La droite entend faire croire qu’elle est de gauche !

Avant toute lecture, ajoutons à ce titre, que l’original strict progressiste est toujours plus réaliste pour le monde salarial, qu’un ersatz patronal droitier … MC

L’échec de François Fillon à la dernière présidentielle n’est pas seulement dû à son goût pour le salaire familial. Sa cote de popularité avait nettement fléchi lorsque, en décembre2016, il avait fait part au peuple de son souhait de limiter la Sécu aux « affections graves ou de longue durée », tout, tout, tout le reste devant relever de « l’assurance privée ».

Puis, Les Républicains ont pris une seconde raclée aux européennes, grâce à François-Xavier Bellamy, plus réac que François. Aujourd’hui, la situation est encore plus tendue.

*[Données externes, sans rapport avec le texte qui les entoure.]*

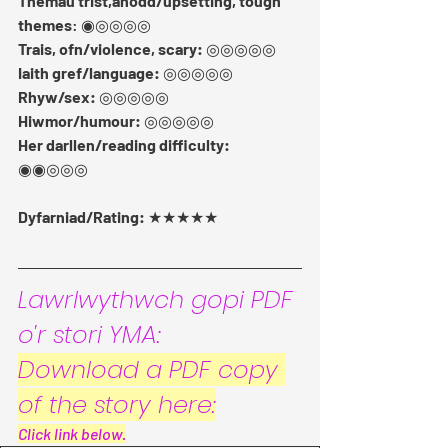
Themau trist,anodd/upsetting, tough 
themes
: ◉◎◎◎◎
Trais, ofn/violence, scary:
 ◎◎◎◎◎ 
Iaith gref/language:
 ◎◎◎◎◎ 
Rhyw/sex:
 ◎◎◎◎◎ 
Hiwmor/humour:
 ◎◎◎◎◎
Her darllen/reading difficulty:
◉◉◎◎◎ 
Dyfarniad/Rating:
 ★★★★★
Lawrlwythwch gopi PDF 
o'r stori YMA: 
Download a PDF copy 
of the story here:
Click link below.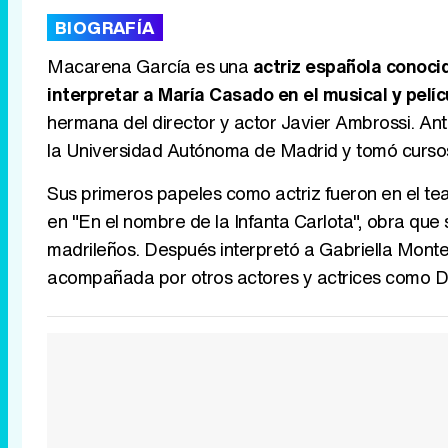
BIOGRAFÍA
Macarena García es una
actriz española conocid
interpretar a María Casado en el musical y pelí
hermana del director y actor Javier Ambrossi. Ant
la Universidad Autónoma de Madrid y tomó cursos 
Sus primeros papeles como actriz fueron en el tea
en "En el nombre de la Infanta Carlota", obra que
madrileños. Después interpretó a Gabriella Monte
acompañada por otros actores y actrices como D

Le Covid fabrique des milliers de chômeurs tous les jours. Il faut donc à LR un programme « social ».

Comment faire?

Très simple : en parlant philo. Aurélien Pradié, secrétaire général du parti, nous explique que, loin du véritable libéralisme qui désignait « une période de conquêtes des libertés, économiques, sociales », aujourd’hui, le libéralisme est devenu synonyme d’un libre-échange qui « aliène les individus (1) ».

Aurélien propose donc que les salariés soient « associés aux décisions stratégiques des entreprises». Mais ça s’appelle un kolkhoze, un kibboutz, une coopérative, ça!

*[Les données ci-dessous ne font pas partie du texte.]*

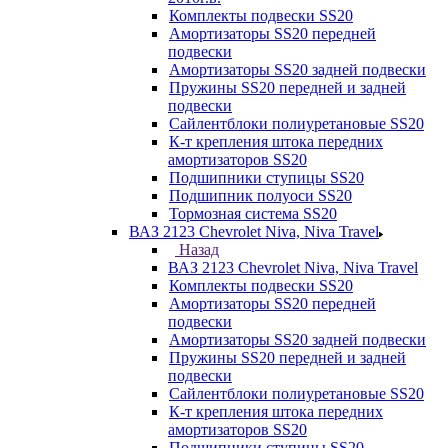
Комплекты подвески SS20
Амортизаторы SS20 передней
подвески
Амортизаторы SS20 задней подвески
Пружины SS20 передней и задней
подвески
Сайлентблоки полиуретановые SS20
К-т крепления штока передних
амортизаторов SS20
Подшипники ступицы SS20
Подшипник полуоси SS20
Тормозная система SS20
ВАЗ 2123 Chevrolet Niva, Niva Travel
Назад
ВАЗ 2123 Chevrolet Niva, Niva Travel
Комплекты подвески SS20
Амортизаторы SS20 передней
подвески
Амортизаторы SS20 задней подвески
Пружины SS20 передней и задней
подвески
Сайлентблоки полиуретановые SS20
К-т крепления штока передних
амортизаторов SS20
Подшипники ступицы SS20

Heureusement, le député du Lot précise : « Attention, je dis bien les salariés, pas les syndicats, qui sont dépassés. » Ouf !

Mais à peine remis de nos émotions que Guillaume Peltier, vice-président délégué de LE, nous tire une larme en évoquant nos travailleurs qui « subissent les vents de la mondialisation financière, des délocalisations et des salaires tirés vers le bas (2)».

Et Guillaume d’« exiger » le remboursement des aides versées aux entreprises qui délocalisent (tiens, au fait, ils en sont où, Bridgestone ?). Et de promettre 5 % de hausse pour tous les salaires : champagne!

Mais, comme d’hab, c’est à l’État et à la Sécu de régler la note, avec une baisse de la CSG. Et Guillaume de demander à l’État de prendre en charge les six premiers mois de salaire pour tout jeune embauché, puis, en cas de CM, toutes les cotisations sociales, pendant deux ans. Euh, ce sera tout, Guillaume?

Ce ne serait pas plus simple de faire payer tous les salaires directement par Bercy, dis?

Enfin, la plaidoirie d’Arnaud Montebourg sur la nécessaire réindustrialisation de la France ne laisse pas insensibles nombre d’élus LR, qui voient que ça va être compliqué de financer leur police municipale s’il n’y a plus une seule usine dans leur commune. Mais là, les ennuis commencent, car il faut bosser.

 Quelles industries développer? Sur quels territoires? Avec quelles compétences? Pas facile, quand on se fout de la gueule des chercheurs depuis des décennies et que l’on n’a aucune idée de ce que produit le pays.

Or, tiens-toi bien, cher lecteur, je partage l’avis d’Éric Woerth, selon lequel « augmenter le pouvoir d’achat ne peut tire que la résultante d’un système de production et de qualification performant (3) ».

Car le vrai socialisme, c’est le socialisme de la production.

Or, après trente ans de baisse des charges, le prolo français coute désormais moins cher que son homologue teuton (39 euros de l’heure, contre 41 euros), c’est l’institut patronal Rexecode qui le dit (4). Mais notre déficit commercial ne cesse de se creuser, notre dernière Prix Nobel de chimie, Emmanuelle Charpentier, a fait toute sa carrière à l’étranger, et l’Institut Pasteur n’a pas été foutu de trouver un vaccin.

Alors, Éric, que fait-on?


Jacques Littauer Charlie Hebdo 03/02/2021


  1. «  Aurélien Pradié (LR): « Nous devons réinterroger courageusement notre modèle économique »» (Les Échos,11 juin 2020).
  2. « Guillaume Peltier: « Nous augmenterons de 5% tous les salaires nets »» (Les Échos. 7 décembre 2020),
  3. « J’ai mal à ma droite »: chez les Républicains, les libéraux se rebiffent » (Le Parisien, 25 janvier 2021),
  4. « Indicateurs du coût de l’heure de travail en Europe » (Rexecode:cutt.ly/djOuHmk).